Before I go on, I've already found and read this post: http://social.msdn.microsoft.com/Forums/windowsazure/en-US/30fed06a-502b-45e0-9b75-bf2d26ccd272/acls-on-endpoints-not-applying?forum=WAVirtualMachinesforWindows but as I'm not using PS to configure this and don't seem to be able to tweak the order when creating ACL entries (i.e setting the first one not to be the default "0" value, motioned in he post, I still need some help.
So...
I'm trying to restrict access to an VM's endpoints for RDP and SQL ports. The endpoints are configured and work by default, and of course, as default, they allow ANY IP into them. I've created ACL entries to restrict this to a select few public IPs but I have two seemingly conflicting issues when I do this:
1. Anyone can still access my server from ANY IP, even though its not on the list
2. The internal SQL communication between Azure servers (on the 10.10.10.0 subnet, suddenly stops)

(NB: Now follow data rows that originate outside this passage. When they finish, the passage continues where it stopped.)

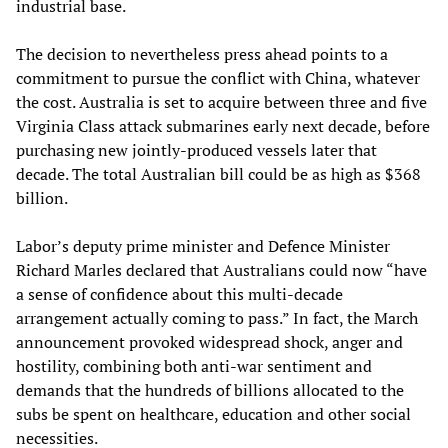
industrial base.
The decision to nevertheless press ahead points to a
commitment to pursue the conflict with China, whatever
the cost. Australia is set to acquire between three and five
Virginia Class attack submarines early next decade, before
purchasing new jointly-produced vessels later that
decade. The total Australian bill could be as high as $368
billion.
Labor’s deputy prime minister and Defence Minister
Richard Marles declared that Australians could now “have
a sense of confidence about this multi-decade
arrangement actually coming to pass.” In fact, the March
announcement provoked widespread shock, anger and
hostility, combining both anti-war sentiment and
demands that the hundreds of billions allocated to the
subs be spent on healthcare, education and other social
necessities.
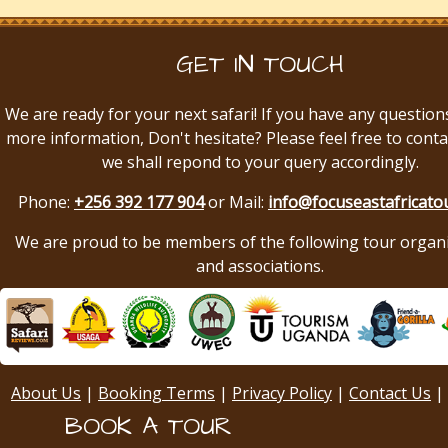
GET IN TOUCH
We are ready for your next safari! If you have any question
more information, Don't hesitate? Please feel free to conta
we shall repond to your query accordingly.
Phone:
+256 392 177 904
or Mail:
info@focuseastafricato
We are proud to be members of the following tour organ
and associations.
About Us
|
Booking Terms
|
Privacy Policy
|
Contact Us
|
BOOK A TOUR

I was under the impression that as soon as you create an entry into the ACL anythingnot covered by this would by default be denied? http://msdn.microsoft.com/en-us/library/windowsazure/dn376541.aspx
I have also tried to put a DENY 0.0.0.0/0 at the bottom of the ACL but there's still access from the www to these ports.
When I put an entry for allow 10.10.10.0 then the SQL traffic internally on Azurestarts working again.
And now, I've just gone back into check... and all my ACL's on every VM seem to have disappeared!
Confused...? Any help much appreciated.